Reading text:
-- Opening Marker --

Li Shuai (; born 19 May 1994) is a Chinese professional footballer currently playing as a midfielder for Chinese Super League club Meizhou Hakka.

Club career
Li Shuai would play for the Shaanxi Renhe youth team before being loaned out to third tier football club Shaanxi Laochenggen. On his return he would be scouted by Portuguese football club Porto and was loaned out to their youth team. On his return from Portugal, Li Shuai was promoted to the senior team of Shaanxi Renhe (now renamed Guizhou Renhe), however he was unable to establish himself and he was loaned to third tier club Yinchuan Helanshan.

Li Shuai would join second tier football club Inner Mongolia Zhongyou during the 2015 China League One campaign on loan. On 14 March 2017 Li Shuai was allowed to leave on a free and joined third tier football club Heilongjiang Ice City. In his first season with the club he would quickly establish himself as a vital member of their team and go on to aid the club to the division title and promotion to the second tier.

-- Closing Marker --

Complete the following:
• A. In the reading text, which club did Li Shuai join on 14 March 2017?
• B. Rewrite the listing from the line containing "Drive times via" through the end of the listing as a Markdown table with columns n and Line, giving each line a row number. Leave out blank lines and the pictures.

Excerpted data:
-- Opening Marker --

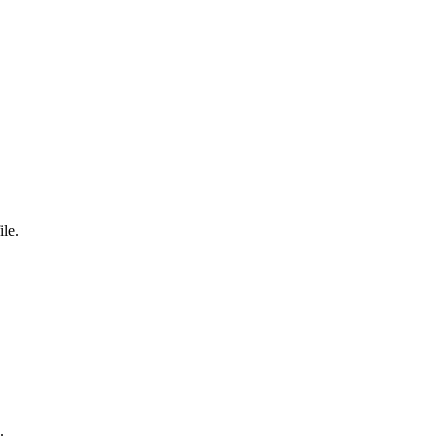
ile.
.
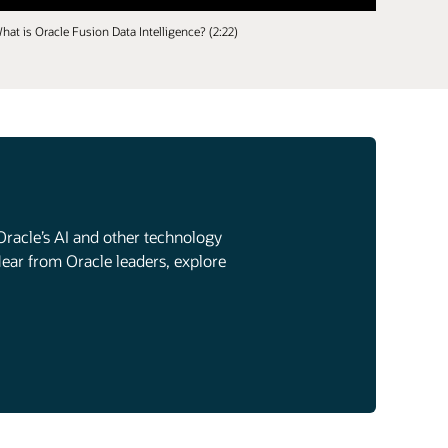
hat is Oracle Fusion Data Intelligence? (2:22)
Oracle’s AI and other technology
Hear from Oracle leaders, explore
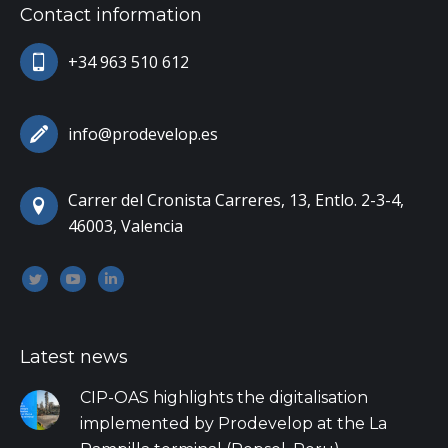
Contact information
+34 963 510 612
info@prodevelop.es
Carrer del Cronista Carreres, 13, Entlo. 2-3-4,
46003, Valencia
Encuéntranos en:
Twitter
YouTube
Linkedin
Latest news
CIP-OAS highlights the digitalisation
implemented by Prodevelop at the La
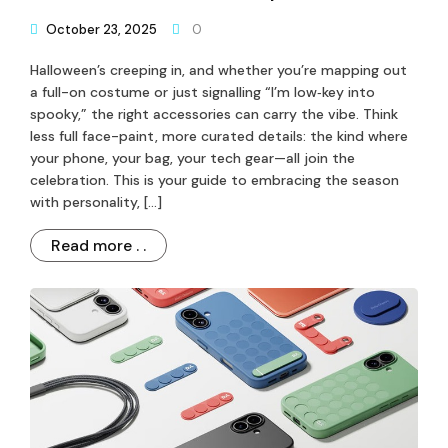
October 23, 2025
0
Halloween’s creeping in, and whether you’re mapping out
a full-on costume or just signalling “I’m low‐key into
spooky,” the right accessories can carry the vibe. Think
less full face-paint, more curated details: the kind where
your phone, your bag, your tech gear—all join the
celebration. This is your guide to embracing the season
with personality, […]
Read more . .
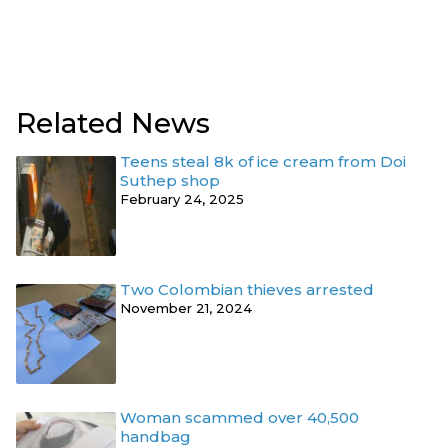
Related News
Teens steal 8k of ice cream from Doi
Suthep shop
February 24, 2025
Two Colombian thieves arrested
November 21, 2024
Woman scammed over 40,500
handbag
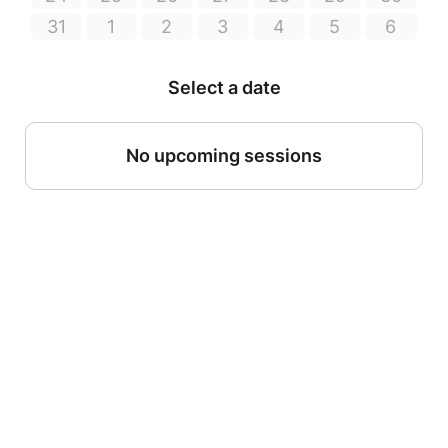
31
1
2
3
4
5
6
Select a date
No upcoming sessions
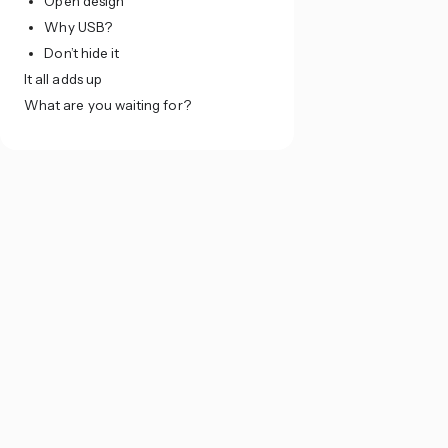
Open design
Why USB?
Don’t hide it
It all adds up
What are you waiting for?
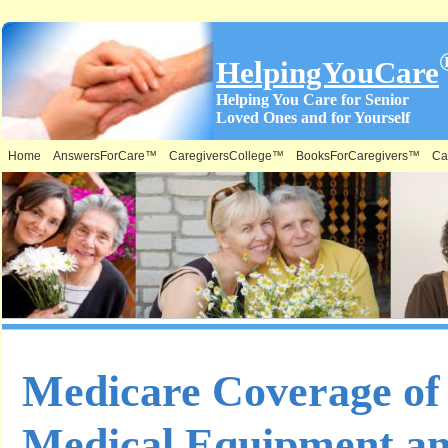
HelpingYouCare
Helping You Care for Senior
Loved Ones and for Yourself
Home
AnswersForCare™
CaregiversCollege™
BooksForCaregivers™
Ca
Medicare Coverage of
Medical Equipment an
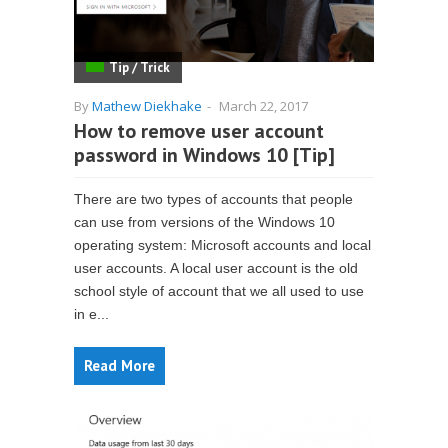
Tip / Trick
By
Mathew Diekhake
-
March 22, 2017
How to remove user account
password in Windows 10 [Tip]
There are two types of accounts that people
can use from versions of the Windows 10
operating system: Microsoft accounts and local
user accounts. A local user account is the old
school style of account that we all used to use
in e...
Read More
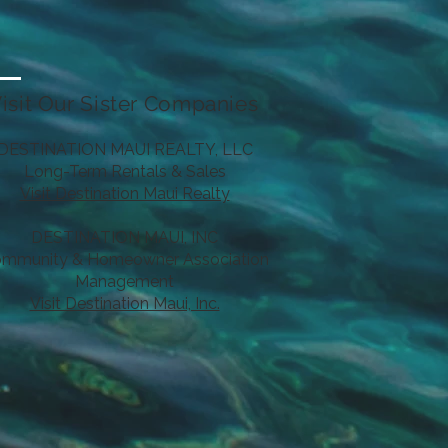
isit Our Sister Companies
DESTINATION MAUI REALTY, LLC
Long-Term Rentals & Sales
Visit Destination Maui Realty
DESTINATION MAUI, INC
mmunity & Homeowner Association
Management
Visit Destination Maui, Inc.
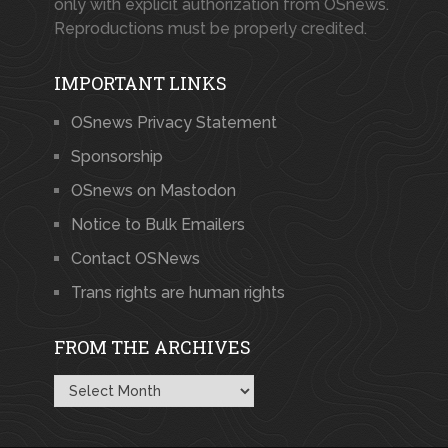
only with explicit authorization from OSnews.
Reproductions must be properly credited.
IMPORTANT LINKS
OSnews Privacy Statement
Sponsorship
OSnews on Mastodon
Notice to Bulk Emailers
Contact OSNews
Trans rights are human rights
FROM THE ARCHIVES
From
the
Archives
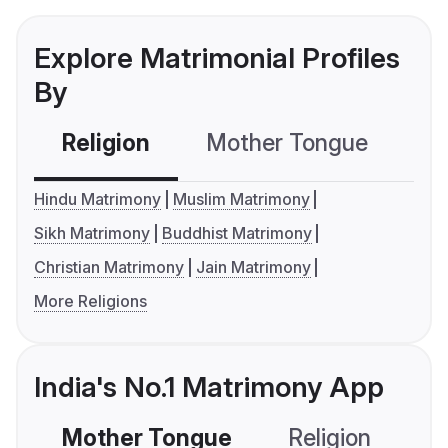
Explore Matrimonial Profiles
By
Religion
Mother Tongue
C
Hindu Matrimony
Muslim Matrimony
Sikh Matrimony
Buddhist Matrimony
Christian Matrimony
Jain Matrimony
More Religions
India's No.1 Matrimony App
Mother Tongue
Religion
C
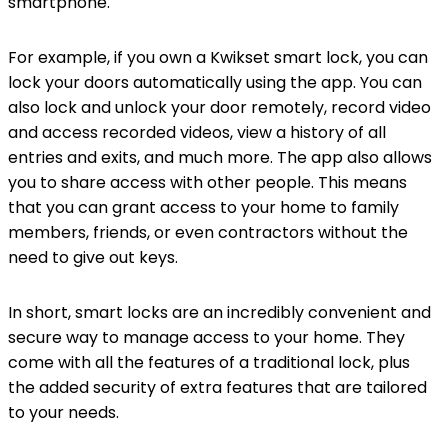
smartphone.
For example, if you own a Kwikset smart lock, you can
lock your doors automatically using the app. You can
also lock and unlock your door remotely, record video
and access recorded videos, view a history of all
entries and exits, and much more. The app also allows
you to share access with other people. This means
that you can grant access to your home to family
members, friends, or even contractors without the
need to give out keys.
In short, smart locks are an incredibly convenient and
secure way to manage access to your home. They
come with all the features of a traditional lock, plus
the added security of extra features that are tailored
to your needs.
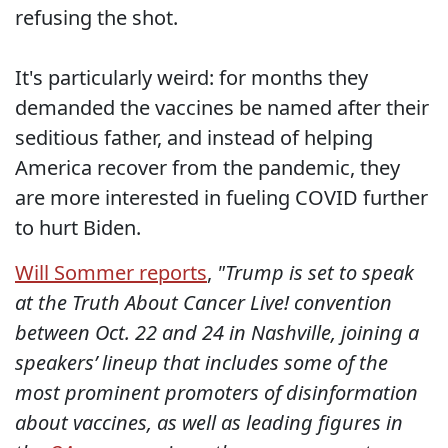
refusing the shot.
It's particularly weird: for months they
demanded the vaccines be named after their
seditious father, and instead of helping
America recover from the pandemic, they
are more interested in fueling COVID further
to hurt Biden.
Will Sommer reports
,
"Trump is set to speak
at the Truth About Cancer Live! convention
between Oct. 22 and 24 in Nashville, joining a
speakers’ lineup that includes some of the
most prominent promoters of disinformation
about vaccines, as well as leading figures in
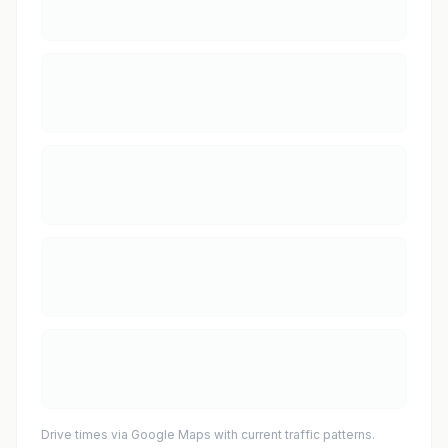
Drive times via Google Maps with current traffic patterns.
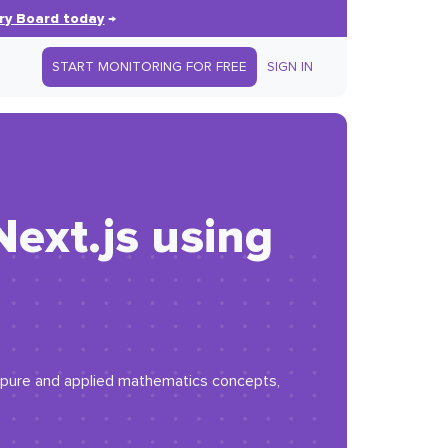
ry Board today
→
START MONITORING FOR FREE
SIGN IN
ext.js using
ng pure and applied mathematics concepts,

-- Closing Marker --

Solutions to the problems:
• A. Heilongjiang Ice City, a third-tier club.

• B.
| n | Line |
|---|---|
| 1 | Drive times via Google Maps with current traffic patterns. |
| 2 | ry Board today |
| 3 | → |
| 4 | START MONITORING FOR FREE |
| 5 | SIGN IN |
| 6 | ext.js using |
| 7 | ng pure and applied mathematics concepts, |